Postie arrived with this Fero transparent 15 Jewel manual wind. Know nothing about this brand but don't think it was in the mega bucks bracket but none the less quite a nice little piece.


----------



## andyclient (Aug 1, 2009)

Thats unusual i've not seen one like that before , it looks nice :thumbup:


----------



## lordofthefiles (Jan 31, 2011)

andyclient said:


> Thats unusual i've not seen one like that before , it looks nice :thumbup:


Cheers Andy. My thoughts entirely. Anyhow the rain has held of so a couple of better shots in the daylight.



















Very little info about Fero on the web. So anyone with any info I would be grateful to hear from you.


----------



## dobra (Aug 20, 2009)

What a nice change to see an unusual watch! Quite taken by it, but can't add anything. Is it gold or plated?

Mike


----------



## lordofthefiles (Jan 31, 2011)

dobra said:


> What a nice change to see an unusual watch! Quite taken by it, but can't add anything. Is it gold or plated?
> 
> Mike


Hi Mike thank you. Just GP. with a little wear. but as you say still an unusual concept for its time.

Steve


----------



## Scouse (Jan 6, 2011)

Quite an unusual watch. I like it! It's just sort of right for some strange reason.


----------



## Mikrolisk (Jan 23, 2008)

Fero was a trade mark by Fero & Cie. from La Chaux-de-Fonds, but also from Feldmann & Cie. (=Fero Watch) from Wolfwil (also switzerland).

Andreas


----------



## lordofthefiles (Jan 31, 2011)

Mikrolisk said:


> Fero was a trade mark by Fero & Cie. from La Chaux-de-Fonds, but also from Feldmann & Cie. (=Fero Watch) from Wolfwil (also switzerland).
> 
> Andreas


Andreas yet again some great info.

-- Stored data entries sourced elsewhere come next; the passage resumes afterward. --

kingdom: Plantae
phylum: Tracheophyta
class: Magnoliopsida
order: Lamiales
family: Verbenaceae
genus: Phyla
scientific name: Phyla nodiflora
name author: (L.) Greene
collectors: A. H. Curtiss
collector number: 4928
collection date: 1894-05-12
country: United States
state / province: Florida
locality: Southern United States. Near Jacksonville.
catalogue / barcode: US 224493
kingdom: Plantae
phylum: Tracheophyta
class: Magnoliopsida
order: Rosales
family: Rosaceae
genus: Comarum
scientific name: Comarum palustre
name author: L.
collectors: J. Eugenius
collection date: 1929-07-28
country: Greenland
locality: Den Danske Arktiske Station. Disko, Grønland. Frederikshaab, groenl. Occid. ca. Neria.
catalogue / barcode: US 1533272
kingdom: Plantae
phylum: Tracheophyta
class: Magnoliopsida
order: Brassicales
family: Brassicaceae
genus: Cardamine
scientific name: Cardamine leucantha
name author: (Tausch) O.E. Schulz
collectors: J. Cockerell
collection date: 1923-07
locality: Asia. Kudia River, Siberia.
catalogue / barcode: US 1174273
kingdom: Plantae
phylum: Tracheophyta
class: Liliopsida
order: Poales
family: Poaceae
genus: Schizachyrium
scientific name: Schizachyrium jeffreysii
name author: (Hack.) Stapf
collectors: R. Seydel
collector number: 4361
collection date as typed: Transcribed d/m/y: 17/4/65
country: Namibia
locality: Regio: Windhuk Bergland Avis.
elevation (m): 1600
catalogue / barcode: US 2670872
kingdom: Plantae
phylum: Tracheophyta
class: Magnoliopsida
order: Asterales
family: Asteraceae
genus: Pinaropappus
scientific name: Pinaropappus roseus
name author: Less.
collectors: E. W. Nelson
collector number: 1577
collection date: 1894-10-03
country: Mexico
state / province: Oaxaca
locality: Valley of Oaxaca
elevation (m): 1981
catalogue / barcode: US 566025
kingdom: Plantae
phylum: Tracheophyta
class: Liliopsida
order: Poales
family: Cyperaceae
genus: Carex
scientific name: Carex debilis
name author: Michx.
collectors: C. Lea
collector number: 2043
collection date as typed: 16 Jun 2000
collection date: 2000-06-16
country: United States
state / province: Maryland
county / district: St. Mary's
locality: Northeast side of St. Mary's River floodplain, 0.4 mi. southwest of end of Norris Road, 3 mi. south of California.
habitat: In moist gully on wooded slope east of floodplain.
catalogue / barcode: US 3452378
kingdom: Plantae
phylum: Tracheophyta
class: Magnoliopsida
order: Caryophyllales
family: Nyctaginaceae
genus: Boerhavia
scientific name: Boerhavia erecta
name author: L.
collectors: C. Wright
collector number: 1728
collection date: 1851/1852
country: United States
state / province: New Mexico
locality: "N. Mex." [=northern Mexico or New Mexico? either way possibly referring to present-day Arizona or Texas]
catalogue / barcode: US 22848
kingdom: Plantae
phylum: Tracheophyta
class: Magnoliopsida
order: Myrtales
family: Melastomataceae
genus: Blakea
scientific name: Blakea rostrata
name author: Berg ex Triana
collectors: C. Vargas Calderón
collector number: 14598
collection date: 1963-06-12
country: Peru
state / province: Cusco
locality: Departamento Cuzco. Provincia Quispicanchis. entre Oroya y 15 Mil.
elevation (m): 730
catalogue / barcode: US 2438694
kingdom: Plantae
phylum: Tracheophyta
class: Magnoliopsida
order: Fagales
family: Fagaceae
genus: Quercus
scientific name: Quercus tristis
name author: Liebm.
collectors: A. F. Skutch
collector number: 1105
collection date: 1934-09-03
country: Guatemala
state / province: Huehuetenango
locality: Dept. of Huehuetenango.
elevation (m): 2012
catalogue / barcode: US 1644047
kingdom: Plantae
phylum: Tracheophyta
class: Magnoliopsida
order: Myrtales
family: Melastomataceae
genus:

I have bookmarked your website. Many Thanks :notworthy:


----------



## bridgeman (Dec 9, 2008)

what a lovely watch-when you have examined it ,worn it and decided its not for you- please let me know!


----------



## normdiaz (May 5, 2004)

A bit reminiscent of the Quinting (but it's quartz). (Vendor image from the Quinting site)


----------



## KevG (Dec 15, 2008)

I have aFerro but like yourself can find very little info on them, not as nice as yours but does workwell










Kev


----------